Interestingly enough, the types of subjects in which there is heavy reliance on texts today did not have the same level of reliance in the past. This applies especially to the science of fiqh, in which for a long period of time the head lecturer/professor of fiqh would simply lecture on a topic and have students dictate the notes. Notes were then compiled into ta’liqat and amali.
The fact that short mutun defined the syllabus of study for so long along with the fact that fiqh was normally taught (without divulging into khilaf) itself is indication enough of the dependency on the professor’s notes and commentary.
Moreover, students typically did not have access or the capability to purchase large texts and therefore depended largely upon short, memorizable mutun.
What this means for us is a reevaluation of the need to specify the texts of study and instead concentrate on the level that is intended to be acheived.

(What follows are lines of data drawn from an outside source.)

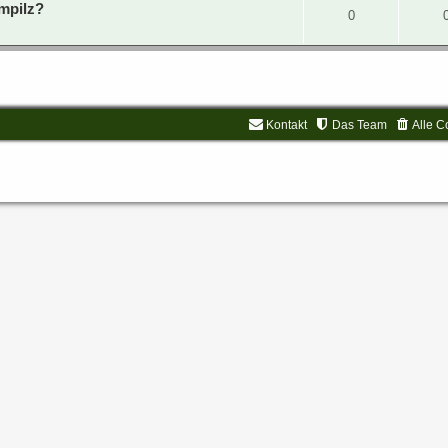
mpilz?
0
Kontakt
Das Team
Alle C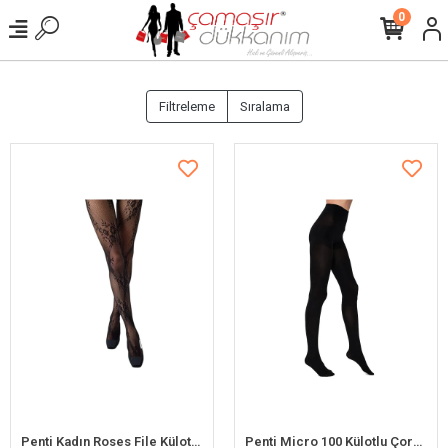
0
Filtreleme
Sıralama
Penti Kadın Roses File Külotlu Çorap
Penti Micro 100 Külotlu Çorap100 Denye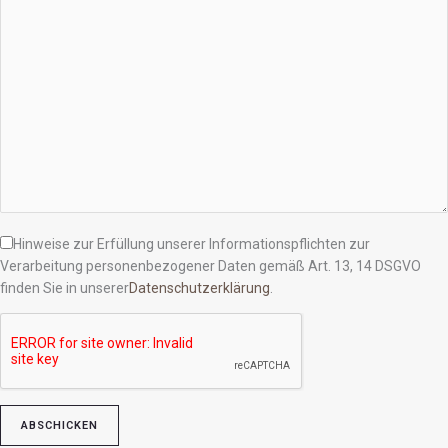
Hinweise zur Erfüllung unserer Informationspflichten zur
Verarbeitung personenbezogener Daten gemäß Art. 13, 14 DSGVO
finden Sie in unserer
Datenschutzerklärung
.
Bitte lasse dieses Feld leer.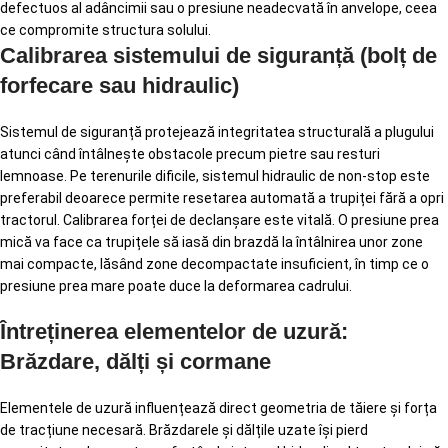
defectuos al adâncimii sau o presiune neadecvată în anvelope, ceea
ce compromite structura solului.
Calibrarea sistemului de siguranță (bolț de
forfecare sau hidraulic)
Sistemul de siguranță protejează integritatea structurală a plugului
atunci când întâlnește obstacole precum pietre sau resturi
lemnoase. Pe terenurile dificile, sistemul hidraulic de non-stop este
preferabil deoarece permite resetarea automată a trupiței fără a opri
tractorul. Calibrarea forței de declanșare este vitală. O presiune prea
mică va face ca trupițele să iasă din brazdă la întâlnirea unor zone
mai compacte, lăsând zone decompactate insuficient, în timp ce o
presiune prea mare poate duce la deformarea cadrului.
Întreținerea elementelor de uzură:
Brăzdare, dălți și cormane
Elementele de uzură influențează direct geometria de tăiere și forța
de tracțiune necesară. Brăzdarele și dălțile uzate își pierd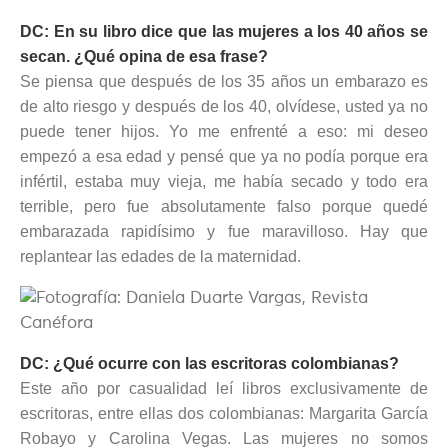
DC: En su libro dice que las mujeres a los 40 años se
secan. ¿Qué opina de esa frase?
Se piensa que después de los 35 años un embarazo es
de alto riesgo y después de los 40, olvídese, usted ya no
puede tener hijos. Yo me enfrenté a eso: mi deseo
empezó a esa edad y pensé que ya no podía porque era
infértil, estaba muy vieja, me había secado y todo era
terrible, pero fue absolutamente falso porque quedé
embarazada rapidísimo y fue maravilloso. Hay que
replantear las edades de la maternidad.
DC: ¿Qué ocurre con las escritoras colombianas?
Este año por casualidad leí libros exclusivamente de
escritoras, entre ellas dos colombianas: Margarita García
Robayo y Carolina Vegas. Las mujeres no somos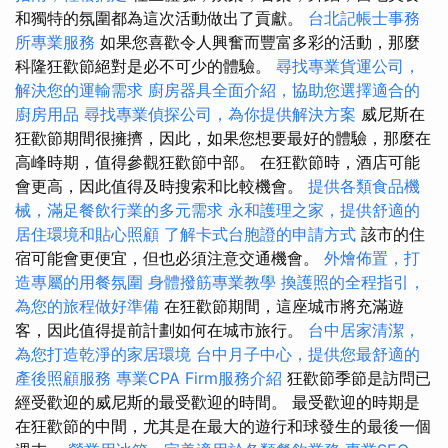
和獨特的氛圍都為這次活動做出了貢獻。
台北記帳士事務
所專業服務
如果您喜歡令人興奮而豐富多彩的活動，那麼
科隆狂歡節絕對是必不可少的體驗。
尋找專業貨運公司，
解決您的運輸需求
廚房器具全面介紹，協助您選擇適合的
廚房用品
尋找專業偵探公司，為你提供解決方案
威尼斯在
狂歡節期間很擁擠，因此，如果您想要最好的體驗，那麼在
高峰時期，值得參觀狂歡節中部。 在狂歡節時，酒店可能
會更高，因此值得及時搜索和比較機會。
提供各類食品機
械，滿足餐飲行業的多元需求
永和護理之家，提供舒適的
居住環境和貼心照顧
了解卡式台胞證的申請方式
該市的住
宿可能會更便宜，但也必須注意交通機會。
外燴佈置，打
造專屬的用餐氛圍
身體撥筋專業教學
換護照的全程指引，
為您的旅程做好準備
在狂歡節期間，這座城市將充滿遊
客，因此值得提前計劃如何在城市旅行。
台中居家清潔，
為您打造乾淨的家居環境
台中月子中心，提供您最舒適的
產後照顧服務
專業CPA Firm服務介紹
狂歡節季節是訪問已
經受歡迎的威尼斯的最受歡迎的時間。 最受歡迎的時期是
在狂歡節的中間，尤其是在最大的遊行和球發生的最後一個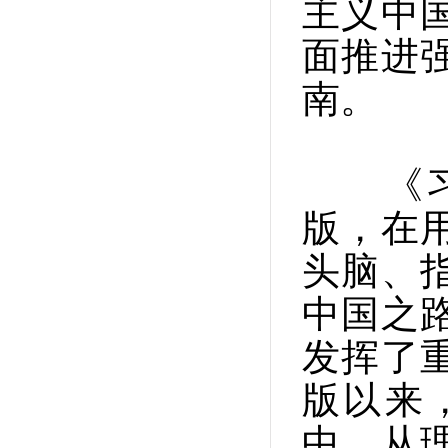
主义中
面推进
南。
《习近
版，在
头脑、
中国之
发挥了
版以来
中，从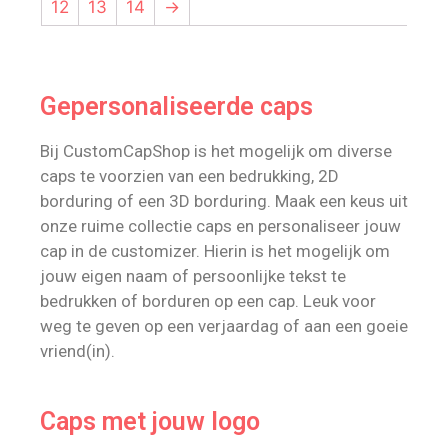
12
13
14
→
Gepersonaliseerde caps
Bij CustomCapShop is het mogelijk om diverse
caps te voorzien van een bedrukking, 2D
borduring of een 3D borduring. Maak een keus uit
onze ruime collectie caps en personaliseer jouw
cap in de customizer. Hierin is het mogelijk om
jouw eigen naam of persoonlijke tekst te
bedrukken of borduren op een cap. Leuk voor
weg te geven op een verjaardag of aan een goeie
vriend(in).
Caps met jouw logo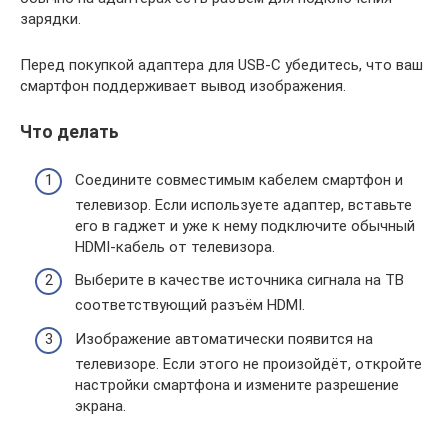
зарядки.
Перед покупкой адаптера для USB-C убедитесь, что ваш
смартфон поддерживает вывод изображения.
Что делать
Соедините совместимым кабелем смартфон и
телевизор. Если используете адаптер, вставьте
его в гаджет и уже к нему подключите обычный
HDMI-кабель от телевизора.
Выберите в качестве источника сигнала на ТВ
соответствующий разъём HDMI.
Изображение автоматически появится на
телевизоре. Если этого не произойдёт, откройте
настройки смартфона и измените разрешение
экрана.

If a professor chooses to teach one book in place of another, or even to simply rely on his notes and personal research, should there be room to allow for it? If this is the case, then it would be wiser, it seems, to identify courses not by the text that is taught in it but by the subject and content.
Personally, I feel this flexibility should especially exist in the field of Qur’anic commentary. One may notice that simply terming a course Tafsir al-Jalalayn gives little indication of how the class is taught or in how much detail. Some teachers stick to the text while many others expound upon it heavily and rely, therefore, more upon their individual study and understanding. Students, therefore, are not studying Jalalayn as much as they are noting down the teacher’s own exegesis. This is not a fault in any way. In fact, in many ways and in many institutions, this is highly commendable. Complete reliance on Jalalayn and Baydawi is a grave injustice to the science of tafsir and the abilities of the teachers and students.
Similarly, it is more important that a student gains a taste for law as well as true faqahah than simpy complete the study of a particular text. If a student, therefore, is not capable of understanding the cryptic language of Hidayah, then the utilization of other legal texts that can facilitate his understanding and get him to think like a jurisconsult should be strongly considered.